-- DIRECTIVE --
Copy out the lines of text in every entry below without any changes, leaving out the pictures.

Text data extracted from the page
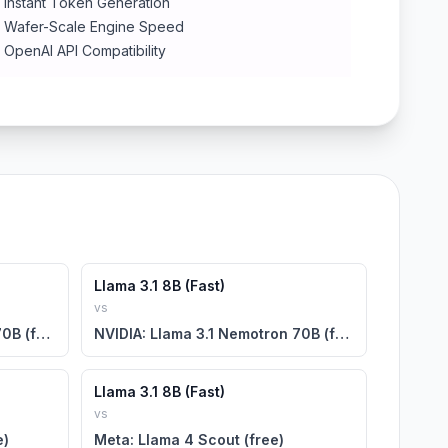
Instant Token Generation
Wafer-Scale Engine Speed
OpenAI API Compatibility
Llama 3.1 8B (Fast)
vs
NVIDIA: Llama 3.1 Nemotron 70B (free)
NVIDIA: Llama 3.1 Nemotron 70B (free)
Llama 3.1 8B (Fast)
vs
e)
Meta: Llama 4 Scout (free)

-- WRITTEN ANSWER --
Instant Token Generation
Wafer-Scale Engine Speed
OpenAI API Compatibility
Llama 3.1 8B (Fast)
vs
NVIDIA: Llama 3.1 Nemotron 70B (free)
NVIDIA: Llama 3.1 Nemotron 70B (free)
Llama 3.1 8B (Fast)
vs
e)
Meta: Llama 4 Scout (free)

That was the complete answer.